Kendati aparat penegak hukum mengaku, mengerahkan kekuatan TNI dan Polri untuk menjaga keamanan selama pelaksanaan pesta demokrasi.  Supaya berjalan lancar, aman dan terkendali. Karena peristiwa yang menimpa Muardin, justru terjadi disaat aparat keamanan melakukan tugasnya mengamankan pesta dmokrasi.

Kisah Tragis Demokrasi

Demokrasi adalah sistem yang di anut oleh bangsa Indonesia yang bertujuan mewujudkan kesejahteraan, kemakmuran, keadilan, serta kesamaan hak. Menghargai pendapat, keberagaman, kepercayaan, pilihan, cita-cita, serta mengedepankan Hak Asasi Manusia (HAM) sebagaimana yang termuat dalam "Pasal HAM UUD 1945".

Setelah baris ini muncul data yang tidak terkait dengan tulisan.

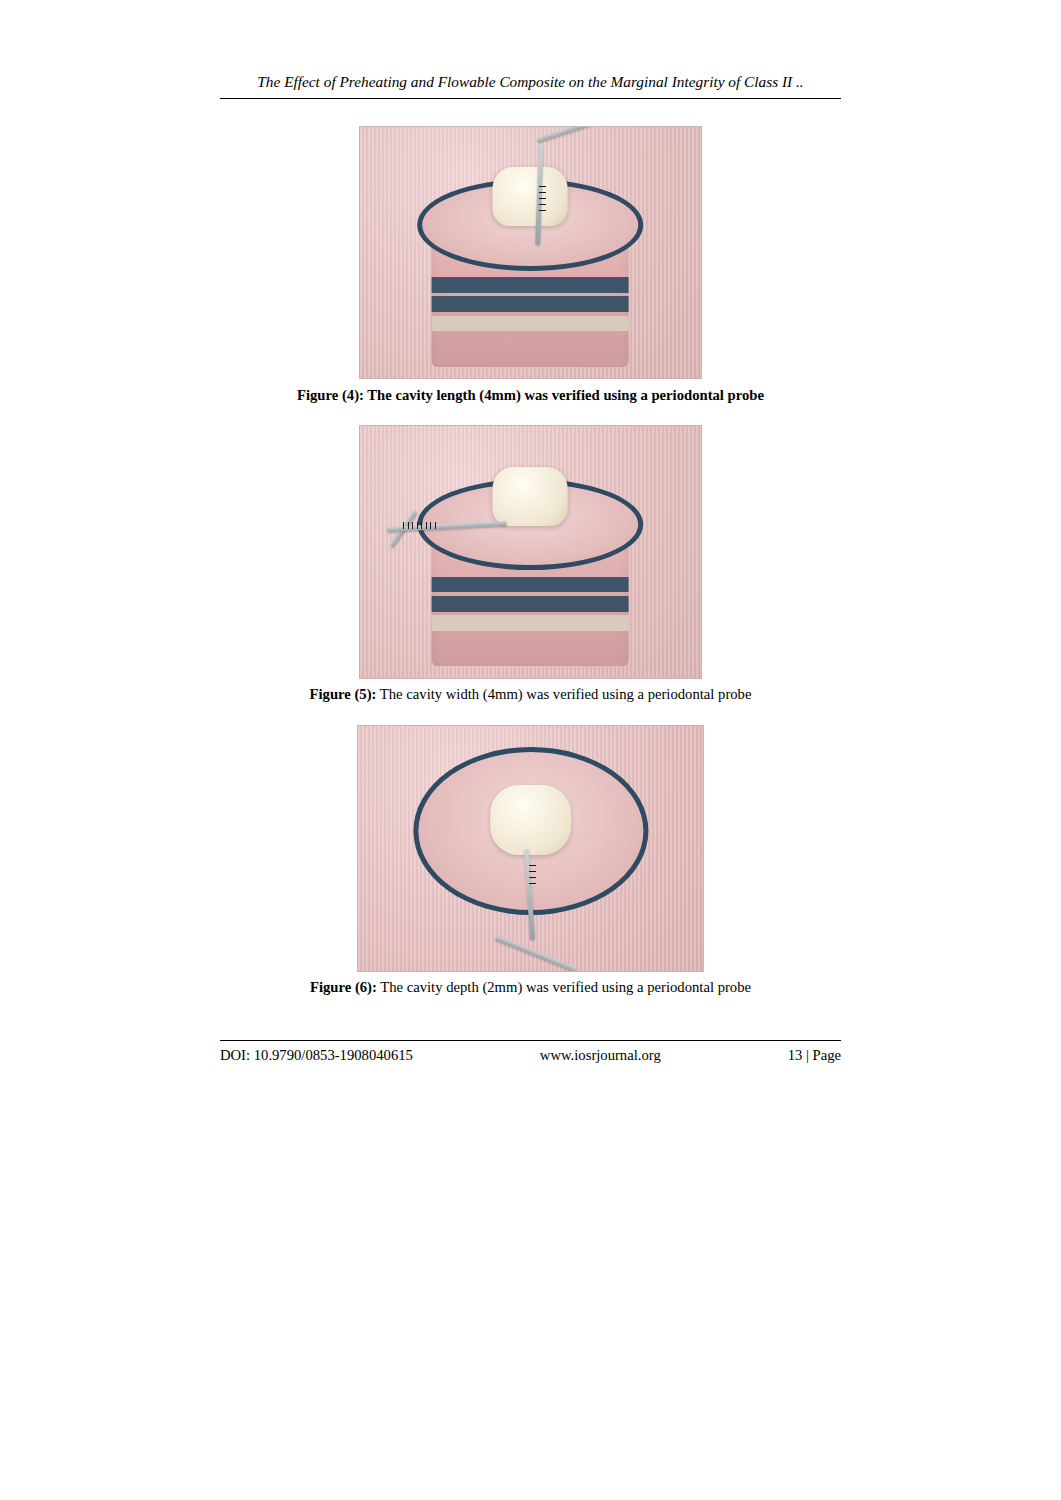The Effect of Preheating and Flowable Composite on the Marginal Integrity of Class II ..
Figure (4): The cavity length (4mm) was verified using a periodontal probe
Figure (5): The cavity width (4mm) was verified using a periodontal probe
Figure (6): The cavity depth (2mm) was verified using a periodontal probe
DOI: 10.9790/0853-1908040615
www.iosrjournal.org
13 | Page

Di lansir dari "Kumparan.com (2/3/19)", sebagai pembanding, ada kisaran ratusan bahkan ribuan penyelenggara dan pengawas pemilu bernasib seperti Rudi dan Niman. Berdasarkan data KPU per Rabu (1/5) malam, total 380 meninggal dunia, 3.192 dalam keadaan sakit. Jumlah itu belum termasuk korban dari jajaran pengawas pemilu.

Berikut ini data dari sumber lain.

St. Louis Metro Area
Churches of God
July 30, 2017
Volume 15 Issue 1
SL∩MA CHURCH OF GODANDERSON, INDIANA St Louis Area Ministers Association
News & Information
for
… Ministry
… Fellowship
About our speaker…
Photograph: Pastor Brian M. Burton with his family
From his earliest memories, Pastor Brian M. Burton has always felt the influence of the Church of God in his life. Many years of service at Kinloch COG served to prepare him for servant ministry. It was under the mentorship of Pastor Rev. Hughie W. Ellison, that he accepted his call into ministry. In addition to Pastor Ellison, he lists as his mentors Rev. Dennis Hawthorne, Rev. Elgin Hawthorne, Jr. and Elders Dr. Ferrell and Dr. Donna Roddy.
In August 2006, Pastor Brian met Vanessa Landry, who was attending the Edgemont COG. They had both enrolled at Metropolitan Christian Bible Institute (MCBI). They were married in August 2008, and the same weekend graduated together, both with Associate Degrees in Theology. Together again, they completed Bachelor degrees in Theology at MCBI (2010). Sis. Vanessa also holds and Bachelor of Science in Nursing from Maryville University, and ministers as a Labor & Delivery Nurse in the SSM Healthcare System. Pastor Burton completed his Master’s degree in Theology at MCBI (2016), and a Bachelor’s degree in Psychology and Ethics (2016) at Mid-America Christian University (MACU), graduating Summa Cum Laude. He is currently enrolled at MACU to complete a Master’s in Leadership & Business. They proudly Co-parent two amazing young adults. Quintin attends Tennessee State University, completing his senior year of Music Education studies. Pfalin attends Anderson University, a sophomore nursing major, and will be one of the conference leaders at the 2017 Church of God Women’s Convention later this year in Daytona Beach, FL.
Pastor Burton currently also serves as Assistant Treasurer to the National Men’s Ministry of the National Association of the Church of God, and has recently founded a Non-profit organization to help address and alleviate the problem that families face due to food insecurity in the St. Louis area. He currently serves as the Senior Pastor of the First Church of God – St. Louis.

Infografis Korban Nyawa di Pemilu Raya

Bawaslu mencatat 79 orang pengawas meninggal. Sementara, korban dari pihak kepolisian mencapai 22 orang yang wafat. Dengan penyebab kematian para korban beragam. Tetapi, sebagian besar dari mereka mengalami serangan jantung. Rentetan panjang proses pemilu diduga menjadi menjadi pemicunya.

Hingga pada 6 Juli 2022, Pilkades serentak (Kabupaten Bima) menelan korban nyawa. Beberapa korban luka-luka akibat tembakan gas air mata dan satu korban meninggal dunia (Muardin). Di duga kematian Muardin akibat terkena benda tumpul (hasil autopsi jenazah dan keterangan saksi-saksi), dugaan kuat mengarah akibat terkena tabung peluru gas air mata.

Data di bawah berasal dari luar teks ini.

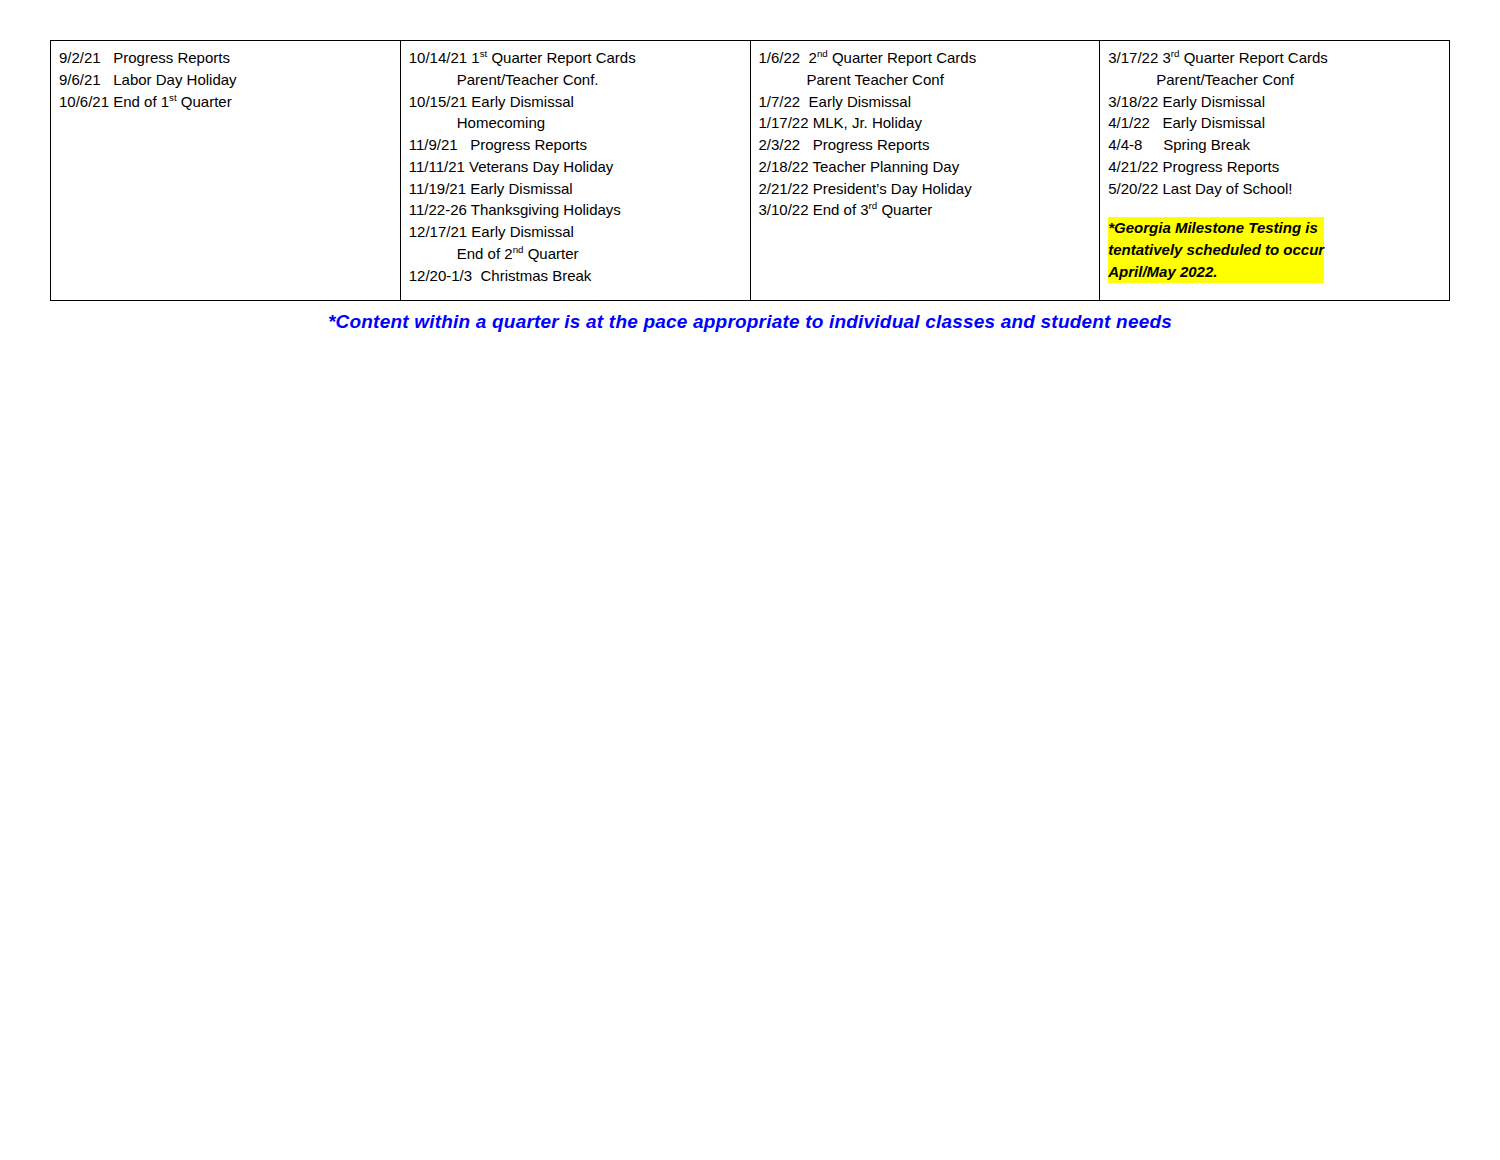| 9/2/21 Progress Reports 9/6/21 Labor Day Holiday 10/6/21 End of 1 st Quarter | 10/14/21 1 st Quarter Report Cards Parent/Teacher Conf. 10/15/21 Early Dismissal Homecoming 11/9/21 Progress Reports 11/11/21 Veterans Day Holiday 11/19/21 Early Dismissal 11/22-26 Thanksgiving Holidays 12/17/21 Early Dismissal End of 2 nd Quarter 12/20-1/3 Christmas Break | 1/6/22 2 nd Quarter Report Cards Parent Teacher Conf 1/7/22 Early Dismissal 1/17/22 MLK, Jr. Holiday 2/3/22 Progress Reports 2/18/22 Teacher Planning Day 2/21/22 President’s Day Holiday 3/10/22 End of 3 rd Quarter | 3/17/22 3 rd Quarter Report Cards Parent/Teacher Conf 3/18/22 Early Dismissal 4/1/22 Early Dismissal 4/4-8 Spring Break 4/21/22 Progress Reports 5/20/22 Last Day of School! *Georgia Milestone Testing is tentatively scheduled to occur April/May 2022. |
*Content within a quarter is at the pace appropriate to individual classes and student needs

Walaupun kematiannya berbeda-beda penyebab (antara kelelahan dengan konflik), namun tragedi pemilu 2019 hingga Pilkades serentak Kabupaten Bima 2022, terekam peristiwa yang sama, ada korban meningga dunia. Ini menyimpulkan bahwa demokrasi dari tahun ke tahun tidak aman, selalu saja ada tumbal.

Hukum dan Sistem Penegakan

Hukum materil akan tegak apabila hukum formil berlaku tegak. Jadi perangkat hukum formil menjadikan hukum ini sebagai pejantan sesungguhnya yang bisa memberikan rasa aman, nyaman, damai serta ketertiban.

Hukum dalam sistem penegakan menyerukan kesamaan bagi setiap manusia asas (aquall). Ini jelas diuraikan dalam asas hukum pidana tentang kesamaan di depan hukum. Namun tidak secara tegak lurus diberlakukan, atas kepentingan-kepentingan tertentu, kemurnian hukum tergeser oleh sistem penegakan yang tidak taat hukum.

Prof. Dr. Soerjono Soekanto berpendapat bahwa penegakan hukum terjadi apabila ada ketidakserasian antara nilai, kaidah, dan pola perilaku (Tritunggal).

Namun penegakan hukum akan tidak maksimal bila dipengaruhi oleh faktor hukum (kebijakan), penegak hukum (tidak profesional) sarana atau fasilitas (tidak memadai), kondisi masyarakat (hilang kepercayaan) dan pengaruh kebudayaan (bertolak belakang).

Selain dari faktor-faktor tersebut timbul faktor-faktor yang menyayat moral hukum. Seperti halnya kasus "Sambo dan Teddy Minahasa". Yakni, tindakan inkonsistensi serta an-profesional Kepolisian Negara Republik Indonesia. Ini yang memicu lunturnya kepercayaan publik pada tubuh institusi Kepolisian RI, sehingga tuntutan Reformasi Birokrasi sedang gencar dilakukan.

"Setiap masyarakat dianggap tahu hukum", asas yang menjadi dasar untuk menutup sebuah alasan dari perbuatan yang melawan hukum. Sekalipun produk hukum tersebut baru saja disahkan dan diundangkan serta diumumkan dalam berita Negara.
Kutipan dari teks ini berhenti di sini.